Modern LLM inference is not 'one precision throughout'. Different layers and tensors use different precisions to balance speed, memory, and quality. Knowing what runs at what precision helps you reason about quality regressions and pick deployment configurations.
The typical mix
Weights: INT4 (most params). KV cache: FP8 (compressing the dominant memory cost). Activations: FP8 or BF16 (depending on stack). Output projection: BF16 (numerical stability). Logits: FP32 (for sampling stability). Five precisions in one forward pass; standard.
Why not all one precision
All-INT4 hurts quality on certain layers (especially output, certain attention paths). All-FP16 wastes memory on quantizable weights. The mixed precision is the cost-quality optimum; pure precisions are corners.
Stack support
vLLM 0.6+, SGLang, TensorRT-LLM all do mixed precision automatically per layer. You configure target weight precision; they pick the right activation precision per op. Manual fine-tuning rarely needed.
Hardware constraints
Hopper (H100/H200): FP8 tensor cores. INT4 via Marlin kernels.

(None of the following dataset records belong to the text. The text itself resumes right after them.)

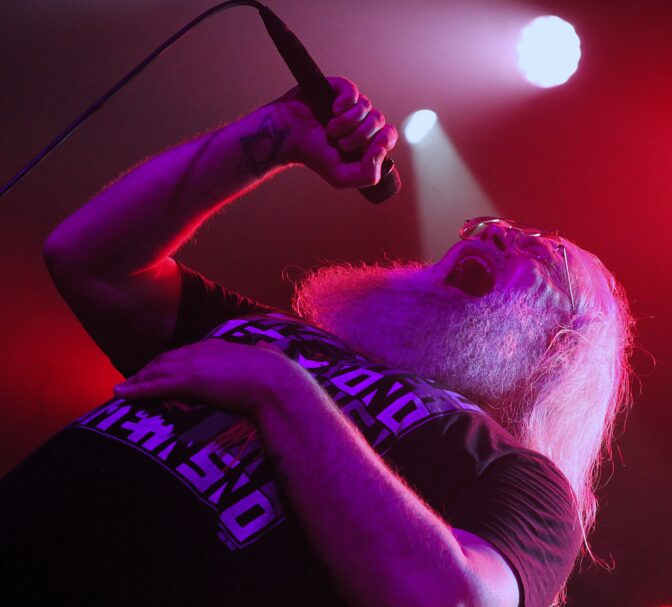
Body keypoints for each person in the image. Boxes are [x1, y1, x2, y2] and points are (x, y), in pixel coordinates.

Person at [0, 77, 633, 607]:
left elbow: (453, 600)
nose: (493, 235)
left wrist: (279, 391)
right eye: (490, 226)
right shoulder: (272, 334)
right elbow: (91, 260)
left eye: (540, 254)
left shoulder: (522, 478)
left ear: (562, 348)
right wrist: (272, 135)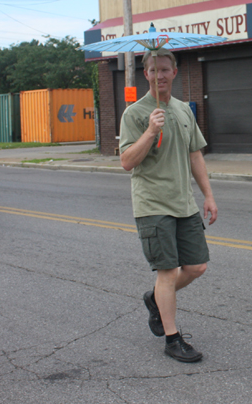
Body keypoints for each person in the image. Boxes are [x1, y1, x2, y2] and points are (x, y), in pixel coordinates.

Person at [119, 48, 218, 362]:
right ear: (144, 74)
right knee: (167, 272)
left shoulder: (184, 110)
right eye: (152, 70)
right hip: (152, 204)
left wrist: (209, 195)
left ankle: (154, 300)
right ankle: (172, 339)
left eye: (164, 69)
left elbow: (195, 156)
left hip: (184, 203)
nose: (159, 75)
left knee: (197, 266)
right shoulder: (135, 114)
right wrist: (150, 131)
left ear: (174, 72)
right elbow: (126, 161)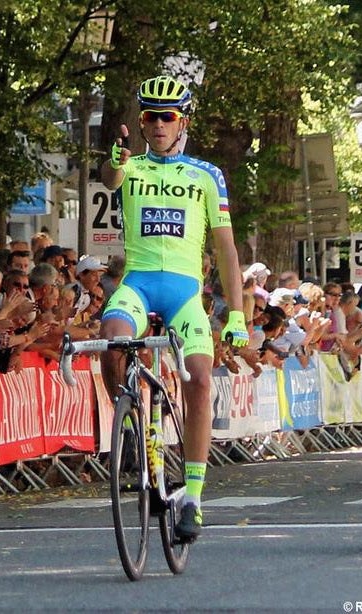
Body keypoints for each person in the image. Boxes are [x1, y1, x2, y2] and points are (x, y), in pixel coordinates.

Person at [99, 75, 249, 542]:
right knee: (112, 339)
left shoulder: (206, 175)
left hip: (185, 293)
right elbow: (111, 178)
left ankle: (195, 498)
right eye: (150, 117)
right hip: (138, 285)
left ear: (183, 121)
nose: (158, 125)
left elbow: (225, 250)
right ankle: (128, 422)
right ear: (140, 122)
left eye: (167, 117)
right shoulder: (131, 167)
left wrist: (238, 315)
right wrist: (113, 161)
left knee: (200, 379)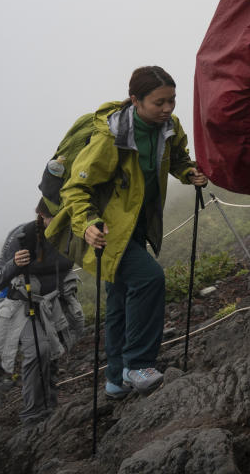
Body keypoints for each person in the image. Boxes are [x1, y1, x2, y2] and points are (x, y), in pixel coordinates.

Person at [64, 66, 208, 398]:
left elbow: (178, 159)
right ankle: (138, 365)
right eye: (159, 102)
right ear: (135, 100)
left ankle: (116, 381)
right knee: (149, 279)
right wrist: (86, 224)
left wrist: (189, 174)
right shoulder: (110, 137)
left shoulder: (168, 127)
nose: (168, 108)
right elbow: (75, 188)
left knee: (118, 302)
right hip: (109, 232)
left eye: (171, 100)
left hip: (140, 225)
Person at [0, 201, 83, 423]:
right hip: (20, 304)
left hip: (50, 304)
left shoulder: (71, 236)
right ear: (41, 215)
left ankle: (49, 406)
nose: (59, 223)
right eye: (55, 217)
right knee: (39, 349)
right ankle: (32, 414)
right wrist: (14, 264)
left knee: (51, 350)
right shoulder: (23, 236)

Ampere (A100): FP16/BF16 tensor cores, INT4 via dequantize-then-FP16. Blackwell (B100/B200): native FP4. Pick precisions your hardware accelerates; mismatch wastes performance.
Debugging
If a quantized model is producing garbage: bisect — which layer's precision change broke it. Tools (NVIDIA's nv-cusparselt, llm-compressor's per-layer eval) make this manageable. Don't blame the whole quantization recipe; one layer often is the culprit.